● THE PROBLEM: Read the material below. Count the lines containing "CIRCLE" and give that count alone.

● EXTRACTED ENTRIES:
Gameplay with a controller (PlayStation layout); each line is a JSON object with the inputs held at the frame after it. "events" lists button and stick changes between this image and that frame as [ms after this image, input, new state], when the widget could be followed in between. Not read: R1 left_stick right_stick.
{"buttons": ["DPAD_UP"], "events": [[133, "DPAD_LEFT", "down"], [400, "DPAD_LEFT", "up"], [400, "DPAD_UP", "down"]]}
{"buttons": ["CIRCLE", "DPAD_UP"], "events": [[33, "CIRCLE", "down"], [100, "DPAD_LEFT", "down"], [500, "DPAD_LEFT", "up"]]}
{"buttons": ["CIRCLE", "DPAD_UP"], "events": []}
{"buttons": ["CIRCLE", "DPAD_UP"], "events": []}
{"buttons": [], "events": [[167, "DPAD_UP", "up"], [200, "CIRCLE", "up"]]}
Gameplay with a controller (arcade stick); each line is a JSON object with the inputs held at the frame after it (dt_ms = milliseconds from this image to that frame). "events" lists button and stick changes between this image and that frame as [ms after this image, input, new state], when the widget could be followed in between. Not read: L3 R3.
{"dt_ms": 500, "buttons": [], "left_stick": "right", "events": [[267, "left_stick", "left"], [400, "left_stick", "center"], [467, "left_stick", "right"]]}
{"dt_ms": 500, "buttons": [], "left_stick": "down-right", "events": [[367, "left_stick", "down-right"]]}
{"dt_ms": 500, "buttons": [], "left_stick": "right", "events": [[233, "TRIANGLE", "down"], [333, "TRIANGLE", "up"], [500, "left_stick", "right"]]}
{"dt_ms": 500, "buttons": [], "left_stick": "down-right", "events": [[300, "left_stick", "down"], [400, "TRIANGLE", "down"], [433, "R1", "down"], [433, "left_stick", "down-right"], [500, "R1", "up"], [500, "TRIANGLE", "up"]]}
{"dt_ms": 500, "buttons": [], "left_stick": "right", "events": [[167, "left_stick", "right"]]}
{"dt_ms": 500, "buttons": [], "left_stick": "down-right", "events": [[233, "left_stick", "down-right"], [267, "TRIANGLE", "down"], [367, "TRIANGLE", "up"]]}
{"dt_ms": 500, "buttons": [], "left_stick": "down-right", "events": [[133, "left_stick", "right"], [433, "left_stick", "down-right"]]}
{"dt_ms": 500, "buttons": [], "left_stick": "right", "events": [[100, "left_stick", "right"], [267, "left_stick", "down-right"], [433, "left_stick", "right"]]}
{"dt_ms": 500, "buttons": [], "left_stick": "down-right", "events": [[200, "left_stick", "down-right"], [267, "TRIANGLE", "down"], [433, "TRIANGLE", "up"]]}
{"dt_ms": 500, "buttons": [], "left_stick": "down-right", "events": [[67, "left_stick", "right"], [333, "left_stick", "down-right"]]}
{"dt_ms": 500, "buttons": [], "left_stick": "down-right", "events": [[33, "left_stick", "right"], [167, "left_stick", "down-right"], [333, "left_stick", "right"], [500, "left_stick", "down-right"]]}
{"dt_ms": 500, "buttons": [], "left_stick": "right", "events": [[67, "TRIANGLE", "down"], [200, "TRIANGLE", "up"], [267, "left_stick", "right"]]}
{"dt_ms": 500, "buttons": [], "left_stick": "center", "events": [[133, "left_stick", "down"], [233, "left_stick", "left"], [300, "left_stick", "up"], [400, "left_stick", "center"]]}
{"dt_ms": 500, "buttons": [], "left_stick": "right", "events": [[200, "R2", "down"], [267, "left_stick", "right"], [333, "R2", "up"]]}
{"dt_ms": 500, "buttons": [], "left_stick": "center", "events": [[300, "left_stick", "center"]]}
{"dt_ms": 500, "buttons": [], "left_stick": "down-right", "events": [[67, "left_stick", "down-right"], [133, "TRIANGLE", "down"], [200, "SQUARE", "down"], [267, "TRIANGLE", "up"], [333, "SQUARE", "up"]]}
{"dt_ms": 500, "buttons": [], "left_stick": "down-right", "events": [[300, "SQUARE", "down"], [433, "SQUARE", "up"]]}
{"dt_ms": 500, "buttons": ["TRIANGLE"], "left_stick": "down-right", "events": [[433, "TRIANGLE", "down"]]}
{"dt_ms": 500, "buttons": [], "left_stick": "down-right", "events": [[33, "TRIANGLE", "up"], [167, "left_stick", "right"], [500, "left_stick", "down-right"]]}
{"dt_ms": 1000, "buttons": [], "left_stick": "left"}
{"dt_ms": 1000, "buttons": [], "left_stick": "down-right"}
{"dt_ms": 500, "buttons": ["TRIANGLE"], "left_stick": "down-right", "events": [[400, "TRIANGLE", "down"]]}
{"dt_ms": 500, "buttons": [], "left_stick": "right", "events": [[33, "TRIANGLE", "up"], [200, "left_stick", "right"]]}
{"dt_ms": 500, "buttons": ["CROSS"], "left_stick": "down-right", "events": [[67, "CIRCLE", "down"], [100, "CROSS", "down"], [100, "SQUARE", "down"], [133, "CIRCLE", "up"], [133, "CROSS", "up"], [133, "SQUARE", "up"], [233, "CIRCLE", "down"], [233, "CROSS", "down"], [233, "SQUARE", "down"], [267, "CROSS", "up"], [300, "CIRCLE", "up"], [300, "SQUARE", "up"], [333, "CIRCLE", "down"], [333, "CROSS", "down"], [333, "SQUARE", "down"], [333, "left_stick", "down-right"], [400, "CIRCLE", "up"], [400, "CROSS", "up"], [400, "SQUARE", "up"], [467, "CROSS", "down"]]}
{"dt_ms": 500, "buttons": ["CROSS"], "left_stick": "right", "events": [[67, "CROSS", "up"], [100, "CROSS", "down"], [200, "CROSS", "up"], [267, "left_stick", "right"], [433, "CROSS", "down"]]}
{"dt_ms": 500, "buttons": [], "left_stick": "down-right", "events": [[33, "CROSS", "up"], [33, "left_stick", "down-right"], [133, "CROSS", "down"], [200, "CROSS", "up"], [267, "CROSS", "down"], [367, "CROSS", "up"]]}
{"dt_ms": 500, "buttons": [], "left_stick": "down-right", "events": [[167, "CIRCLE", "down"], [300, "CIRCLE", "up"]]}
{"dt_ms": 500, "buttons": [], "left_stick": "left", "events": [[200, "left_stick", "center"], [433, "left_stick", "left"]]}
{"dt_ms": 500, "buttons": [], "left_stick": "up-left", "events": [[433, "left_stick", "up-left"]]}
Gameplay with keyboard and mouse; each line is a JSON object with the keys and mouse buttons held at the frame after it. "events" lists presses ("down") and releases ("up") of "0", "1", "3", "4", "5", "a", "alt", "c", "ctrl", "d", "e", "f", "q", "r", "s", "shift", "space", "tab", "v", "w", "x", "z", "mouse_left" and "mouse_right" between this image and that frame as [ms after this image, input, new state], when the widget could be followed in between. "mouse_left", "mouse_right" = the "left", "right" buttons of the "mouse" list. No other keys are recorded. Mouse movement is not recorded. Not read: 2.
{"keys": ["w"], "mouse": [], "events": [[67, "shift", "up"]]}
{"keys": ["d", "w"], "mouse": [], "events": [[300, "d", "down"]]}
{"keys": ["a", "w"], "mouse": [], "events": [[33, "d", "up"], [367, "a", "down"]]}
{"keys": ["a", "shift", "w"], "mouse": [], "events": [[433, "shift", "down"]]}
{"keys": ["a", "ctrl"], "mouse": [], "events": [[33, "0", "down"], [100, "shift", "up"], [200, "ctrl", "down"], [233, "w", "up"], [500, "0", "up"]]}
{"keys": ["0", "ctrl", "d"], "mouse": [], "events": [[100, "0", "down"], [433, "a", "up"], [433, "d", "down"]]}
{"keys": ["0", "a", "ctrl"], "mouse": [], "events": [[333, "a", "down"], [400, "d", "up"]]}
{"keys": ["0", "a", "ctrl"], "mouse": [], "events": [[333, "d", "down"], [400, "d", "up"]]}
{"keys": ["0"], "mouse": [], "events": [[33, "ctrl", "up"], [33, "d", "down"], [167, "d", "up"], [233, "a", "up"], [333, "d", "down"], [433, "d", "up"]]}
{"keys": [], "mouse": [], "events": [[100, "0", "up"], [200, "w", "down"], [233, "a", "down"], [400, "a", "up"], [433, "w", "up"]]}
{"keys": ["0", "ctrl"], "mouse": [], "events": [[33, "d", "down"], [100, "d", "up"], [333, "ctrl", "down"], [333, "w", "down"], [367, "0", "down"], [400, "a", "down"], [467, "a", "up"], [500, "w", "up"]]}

● EXERCISE SOLUTION: 6